In Norway, the Heavy Water Plant at Vemurk (Telemark), was attacked by USAAF bombers on the 16th & 18th November 1943. During a daylight raid 143 American B-17 heavy bombers were used in the attack. 600 of the 711 bombs failed to hit the target, owing to the difficult terrain. The bombs that did hit the target caused extensive damage.

The hydro-electric power plant at Rjukan in Norway was also attacked by 35 USAAF B-24 heavy bombers on the 16th & 18th November 1943. These two attacks of 9½ & 10½ hours respectively were the only alternative to ground force attacks.

The heavy water power plants were built in the 1930s. Heavy water was an essential element in the development of nuclear fusion. When Nazi Germany invaded Sweden and Norway, in April 1940, they took advantage of all these facilities. The German scientists were attempting to develop nuclear weapons. The Allies became aware of the German intent during early 1943. They launched a series of land sabotage attacks by the Norwegian resistance and Special Operations Executive (SOE) against the defenders.

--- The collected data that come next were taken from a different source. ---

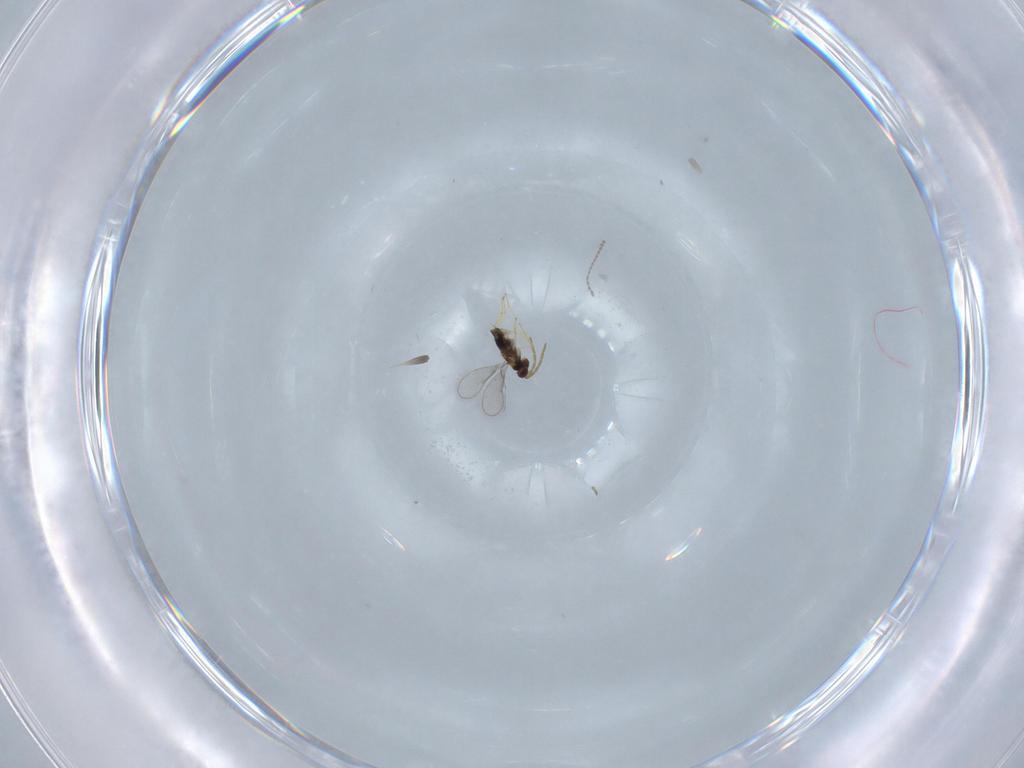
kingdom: Animalia
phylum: Arthropoda
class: Insecta
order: Hymenoptera
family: Aphelinidae
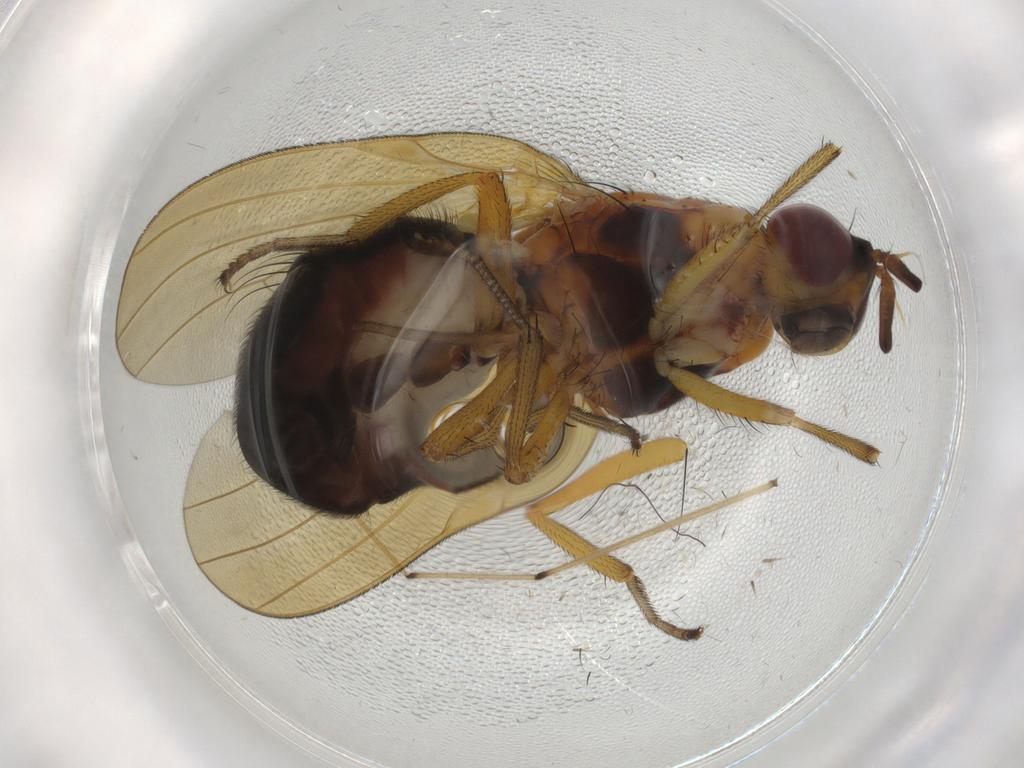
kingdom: Animalia
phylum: Arthropoda
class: Insecta
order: Diptera
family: Lauxaniidae
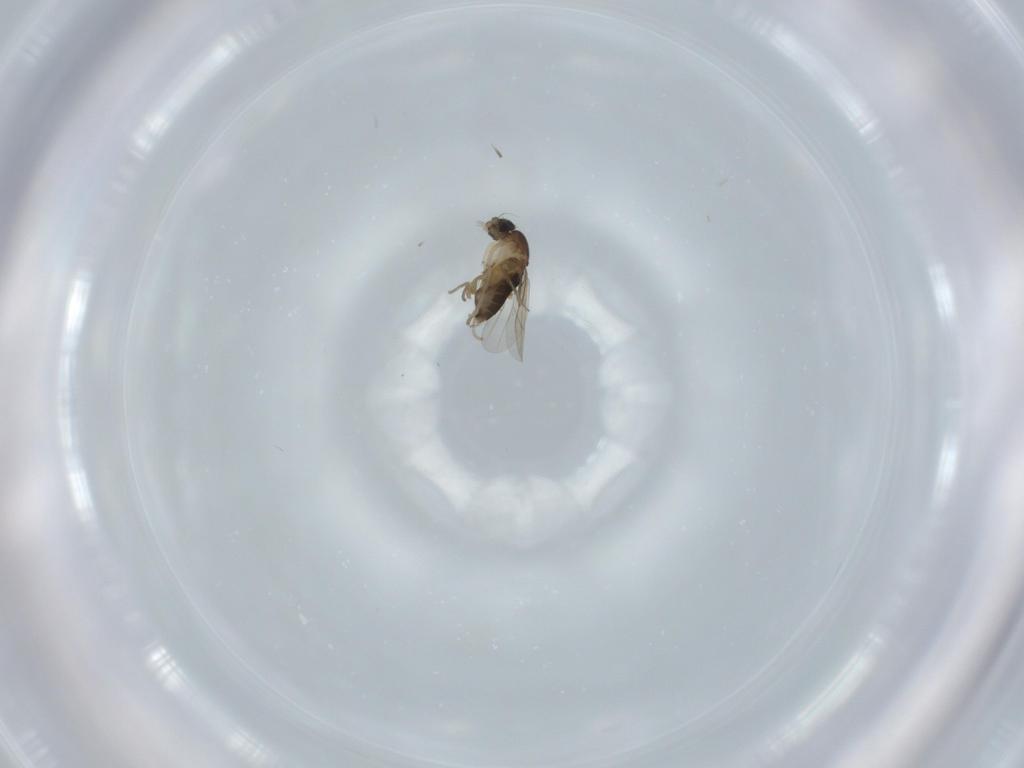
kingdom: Animalia
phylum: Arthropoda
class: Insecta
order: Diptera
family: Phoridae
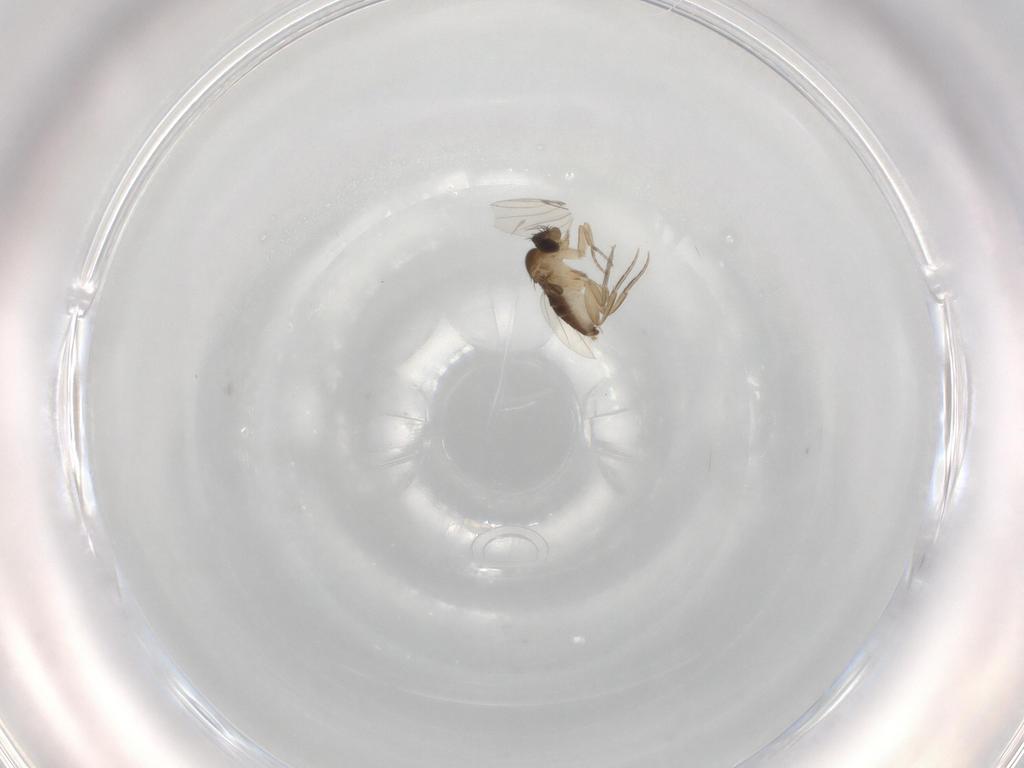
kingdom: Animalia
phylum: Arthropoda
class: Insecta
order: Diptera
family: Phoridae
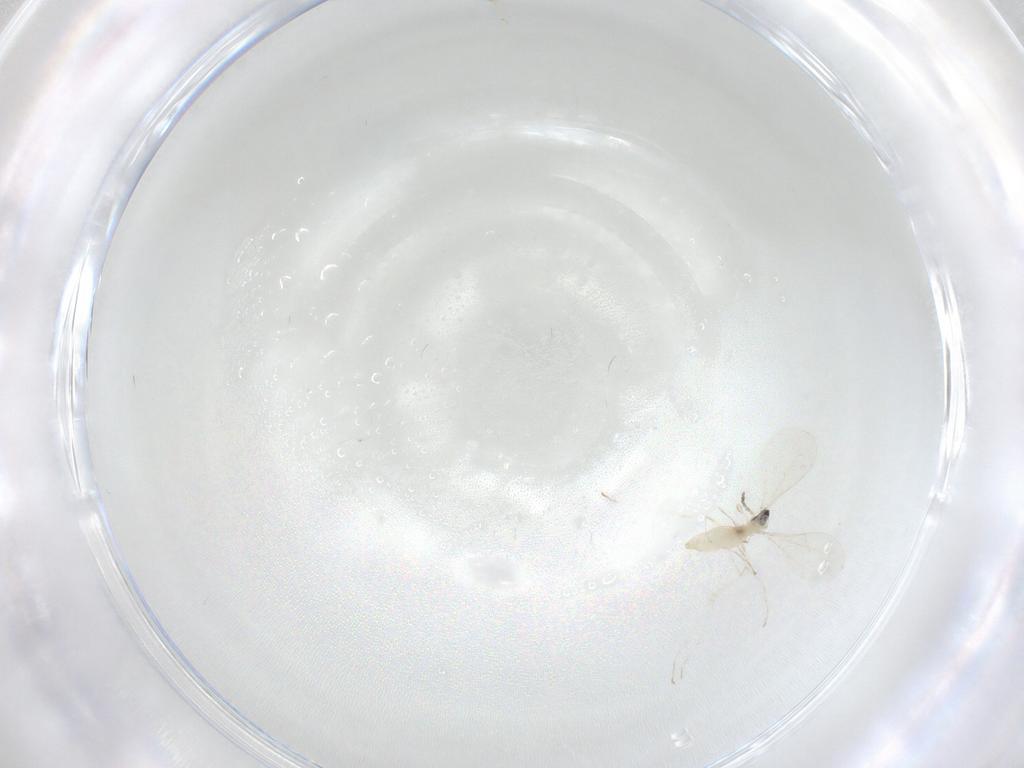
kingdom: Animalia
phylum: Arthropoda
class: Insecta
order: Diptera
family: Cecidomyiidae
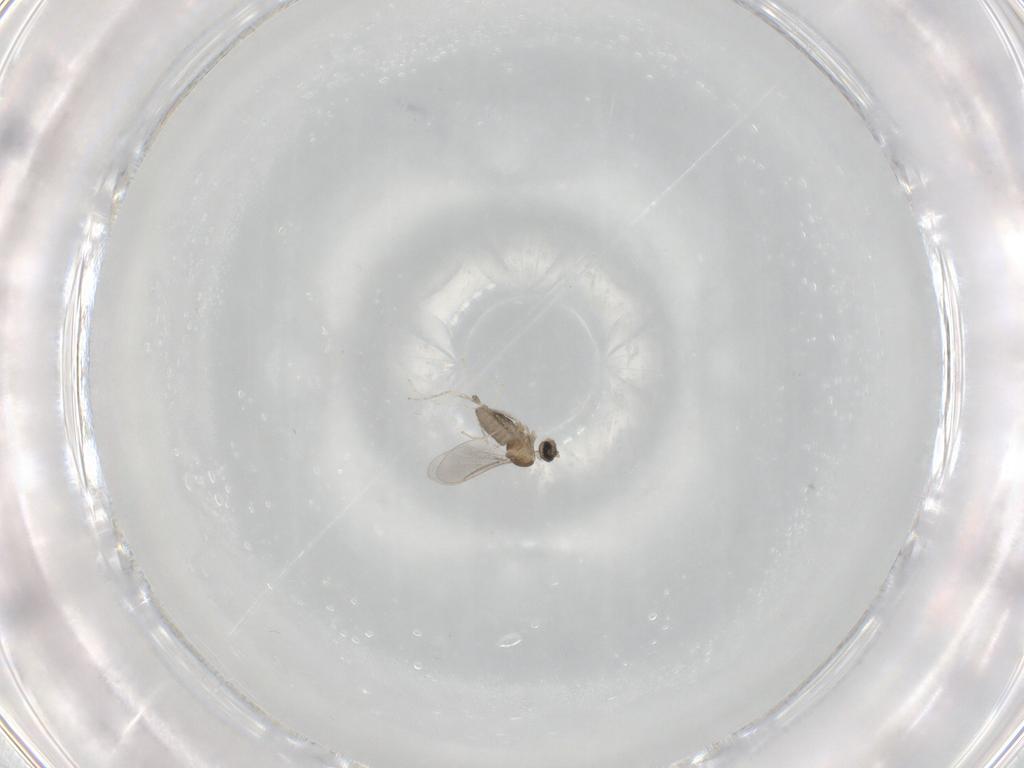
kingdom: Animalia
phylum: Arthropoda
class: Insecta
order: Diptera
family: Cecidomyiidae
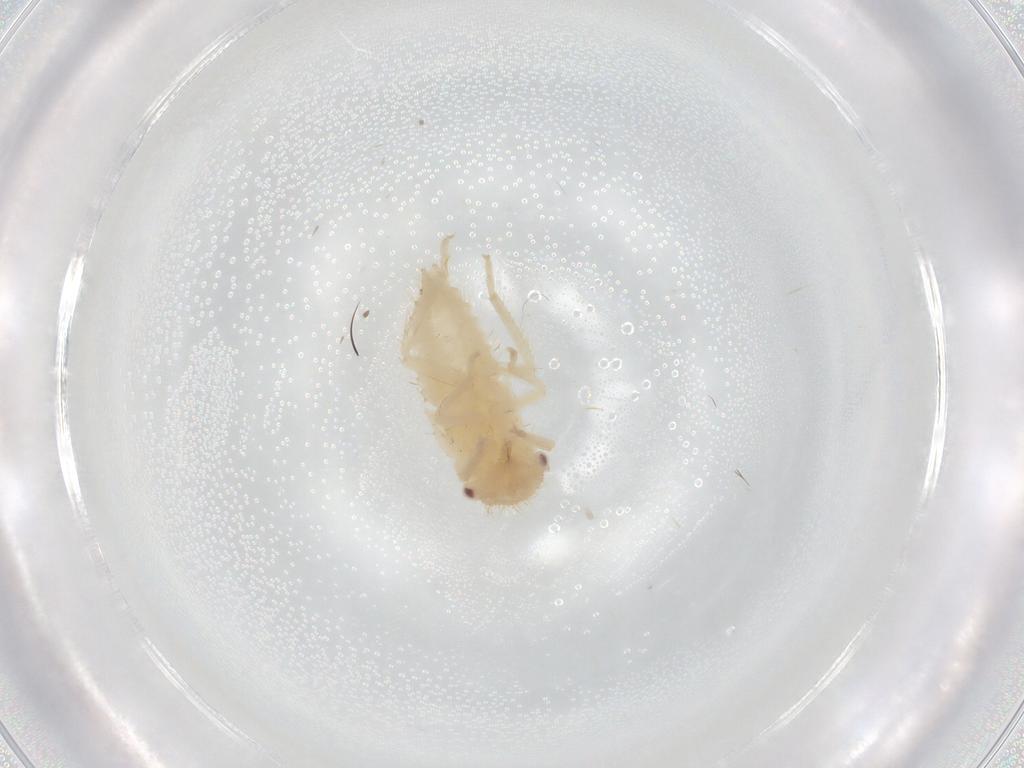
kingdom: Animalia
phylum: Arthropoda
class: Insecta
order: Hemiptera
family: Cicadellidae
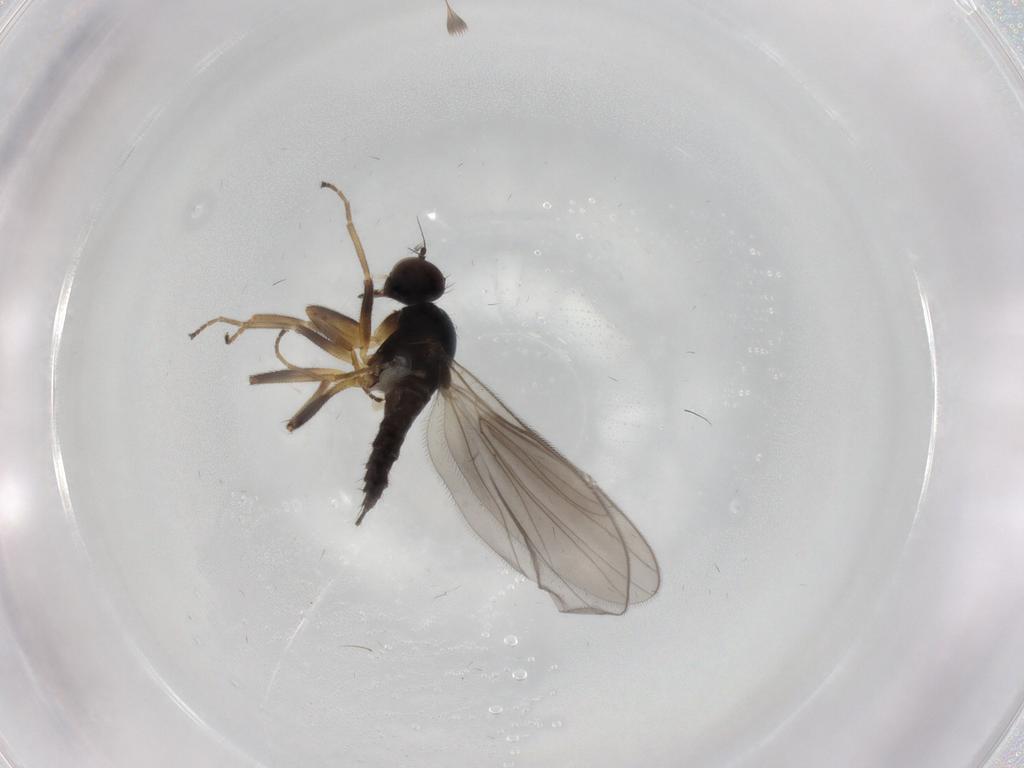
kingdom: Animalia
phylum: Arthropoda
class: Insecta
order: Diptera
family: Hybotidae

Prior to the attack on Vemurk (Telemark) Operation Gunnerside was considered a success. SOE-trained Norwegian commandoes had destroyed the production capacity for a couple of months in February 1943. Further commando raids were considered by SOE to be extremely difficult as the Germans would have greatly improved security arrangements.

Following the bombing air attacks the Germans were convinced the air raids would result in further serious damage. Their solution was to abandon the plant and move the remaining stocks and critical plant to Germany in 1944. 

The Tehran Conference was held in the Soviet Union’s embassy in Tehran in Iran from the 28th November to 1st December 1943. The conference was attended by the “Big Three” Allied leaders of the United Kingdom, the Soviet Union and the United States of America. The leaders were Winston Churchill for the UK, Joseph Stalin for the SU and Franklin D. Roosevelt for the USA. Churchill and Roosevelt had previously attended the Cairo Conference which was held from the 22nd/26th November 1943. They had travelled to Tehran directly from Cairo. Stalin had not attended the Cairo Conference as the SU had not declared war with Japan. British and American delegates had previously agreed to support the Soviets on the Eastern Front but were not prepared to give Stalin a free hand on the Eastern Front. Stalin had been advocating a second front to take the pressure off the Eastern Front since 1941. The outcome of the Tehran Conference was the Allies would open up a second front against Nazi Germany by June 1944.